▸ TASK DESCRIPTION
From the rows below, copy each one that contains the string "with", matching its case exactly.

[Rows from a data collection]
····················

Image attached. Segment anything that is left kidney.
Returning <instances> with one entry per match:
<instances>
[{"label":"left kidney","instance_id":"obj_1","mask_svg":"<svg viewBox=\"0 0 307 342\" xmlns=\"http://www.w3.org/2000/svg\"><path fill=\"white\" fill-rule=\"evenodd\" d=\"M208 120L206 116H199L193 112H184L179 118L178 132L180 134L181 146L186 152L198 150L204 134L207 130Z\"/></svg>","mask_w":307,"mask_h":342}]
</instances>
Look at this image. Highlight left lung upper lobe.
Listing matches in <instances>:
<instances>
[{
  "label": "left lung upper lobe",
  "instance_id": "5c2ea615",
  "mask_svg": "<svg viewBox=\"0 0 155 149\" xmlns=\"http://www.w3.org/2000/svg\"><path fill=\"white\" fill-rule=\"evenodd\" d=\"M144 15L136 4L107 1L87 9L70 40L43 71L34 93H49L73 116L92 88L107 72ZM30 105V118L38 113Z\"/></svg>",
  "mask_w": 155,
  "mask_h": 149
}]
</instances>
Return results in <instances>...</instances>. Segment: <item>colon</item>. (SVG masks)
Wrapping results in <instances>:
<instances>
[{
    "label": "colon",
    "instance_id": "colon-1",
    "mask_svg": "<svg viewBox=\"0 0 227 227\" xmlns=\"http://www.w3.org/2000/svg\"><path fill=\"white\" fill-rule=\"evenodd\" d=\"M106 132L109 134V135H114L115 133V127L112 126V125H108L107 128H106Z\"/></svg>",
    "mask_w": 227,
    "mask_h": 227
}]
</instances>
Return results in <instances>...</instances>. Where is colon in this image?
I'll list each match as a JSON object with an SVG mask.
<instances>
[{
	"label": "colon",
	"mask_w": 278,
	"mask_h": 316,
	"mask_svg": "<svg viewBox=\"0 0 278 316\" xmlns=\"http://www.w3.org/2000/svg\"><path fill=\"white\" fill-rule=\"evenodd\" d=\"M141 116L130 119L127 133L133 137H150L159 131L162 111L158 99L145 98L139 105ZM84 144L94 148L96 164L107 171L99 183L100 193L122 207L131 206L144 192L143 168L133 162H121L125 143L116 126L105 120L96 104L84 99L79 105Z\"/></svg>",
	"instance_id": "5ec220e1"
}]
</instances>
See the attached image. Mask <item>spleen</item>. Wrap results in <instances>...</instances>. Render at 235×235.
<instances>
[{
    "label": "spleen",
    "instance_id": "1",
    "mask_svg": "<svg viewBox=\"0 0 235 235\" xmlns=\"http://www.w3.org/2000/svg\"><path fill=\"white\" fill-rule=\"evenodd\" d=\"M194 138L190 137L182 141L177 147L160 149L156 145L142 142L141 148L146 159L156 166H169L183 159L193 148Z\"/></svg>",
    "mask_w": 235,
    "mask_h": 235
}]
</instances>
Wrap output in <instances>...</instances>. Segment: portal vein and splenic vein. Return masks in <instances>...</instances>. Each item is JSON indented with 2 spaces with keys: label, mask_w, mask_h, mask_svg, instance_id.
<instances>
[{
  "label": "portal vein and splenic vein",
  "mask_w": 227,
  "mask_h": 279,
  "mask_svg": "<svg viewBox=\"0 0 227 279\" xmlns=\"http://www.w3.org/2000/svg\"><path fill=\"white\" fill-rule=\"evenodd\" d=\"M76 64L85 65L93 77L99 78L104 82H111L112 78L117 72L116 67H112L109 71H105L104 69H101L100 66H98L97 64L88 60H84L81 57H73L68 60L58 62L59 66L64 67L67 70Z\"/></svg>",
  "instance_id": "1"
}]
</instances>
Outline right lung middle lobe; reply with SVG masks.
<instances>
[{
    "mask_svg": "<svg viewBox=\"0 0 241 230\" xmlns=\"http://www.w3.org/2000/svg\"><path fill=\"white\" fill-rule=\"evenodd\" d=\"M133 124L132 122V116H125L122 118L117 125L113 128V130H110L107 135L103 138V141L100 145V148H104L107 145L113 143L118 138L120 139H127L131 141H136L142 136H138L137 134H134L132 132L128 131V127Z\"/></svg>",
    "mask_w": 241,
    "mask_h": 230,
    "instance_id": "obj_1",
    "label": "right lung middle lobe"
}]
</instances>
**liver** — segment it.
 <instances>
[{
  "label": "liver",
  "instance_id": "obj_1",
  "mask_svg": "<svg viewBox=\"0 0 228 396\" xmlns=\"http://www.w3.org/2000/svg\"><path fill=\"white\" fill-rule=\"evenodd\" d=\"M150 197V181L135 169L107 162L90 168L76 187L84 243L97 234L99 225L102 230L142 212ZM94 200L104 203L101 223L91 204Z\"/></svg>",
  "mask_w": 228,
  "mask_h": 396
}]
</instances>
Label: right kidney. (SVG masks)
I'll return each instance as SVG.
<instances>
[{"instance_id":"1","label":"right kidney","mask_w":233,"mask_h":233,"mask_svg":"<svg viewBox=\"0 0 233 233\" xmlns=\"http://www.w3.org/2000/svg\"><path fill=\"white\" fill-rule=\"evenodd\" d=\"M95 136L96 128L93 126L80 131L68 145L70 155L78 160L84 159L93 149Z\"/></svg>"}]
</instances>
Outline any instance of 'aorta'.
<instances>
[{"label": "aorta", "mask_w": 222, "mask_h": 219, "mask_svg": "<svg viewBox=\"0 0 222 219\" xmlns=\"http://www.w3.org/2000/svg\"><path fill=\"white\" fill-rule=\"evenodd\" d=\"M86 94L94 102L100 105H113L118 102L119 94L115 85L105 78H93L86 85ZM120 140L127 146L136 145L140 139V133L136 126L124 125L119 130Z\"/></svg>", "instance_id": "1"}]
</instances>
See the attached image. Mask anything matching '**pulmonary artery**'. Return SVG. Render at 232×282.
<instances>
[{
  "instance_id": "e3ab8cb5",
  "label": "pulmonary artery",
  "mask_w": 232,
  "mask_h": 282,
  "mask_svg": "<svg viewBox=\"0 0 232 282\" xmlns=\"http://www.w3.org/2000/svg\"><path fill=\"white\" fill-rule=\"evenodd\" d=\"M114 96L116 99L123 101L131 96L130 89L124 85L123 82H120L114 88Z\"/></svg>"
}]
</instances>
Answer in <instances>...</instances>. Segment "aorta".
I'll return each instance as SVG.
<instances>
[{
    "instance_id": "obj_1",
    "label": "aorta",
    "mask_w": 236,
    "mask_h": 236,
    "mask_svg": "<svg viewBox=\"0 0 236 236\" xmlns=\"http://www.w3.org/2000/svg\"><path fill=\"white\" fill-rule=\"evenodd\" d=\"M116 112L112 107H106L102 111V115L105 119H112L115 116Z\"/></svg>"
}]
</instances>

····················

▸ RESPONSE TO THE EXERCISE
Returning <instances> with one entry per match:
I'll list each match as a JSON object with an SVG mask.
Wrap output in <instances>...</instances>. Segment: portal vein and splenic vein. Return masks in <instances>...</instances>. Each item is JSON indented with 2 spaces with keys: label, mask_w, mask_h, mask_svg, instance_id.
Outline right lung middle lobe; reply with SVG masks.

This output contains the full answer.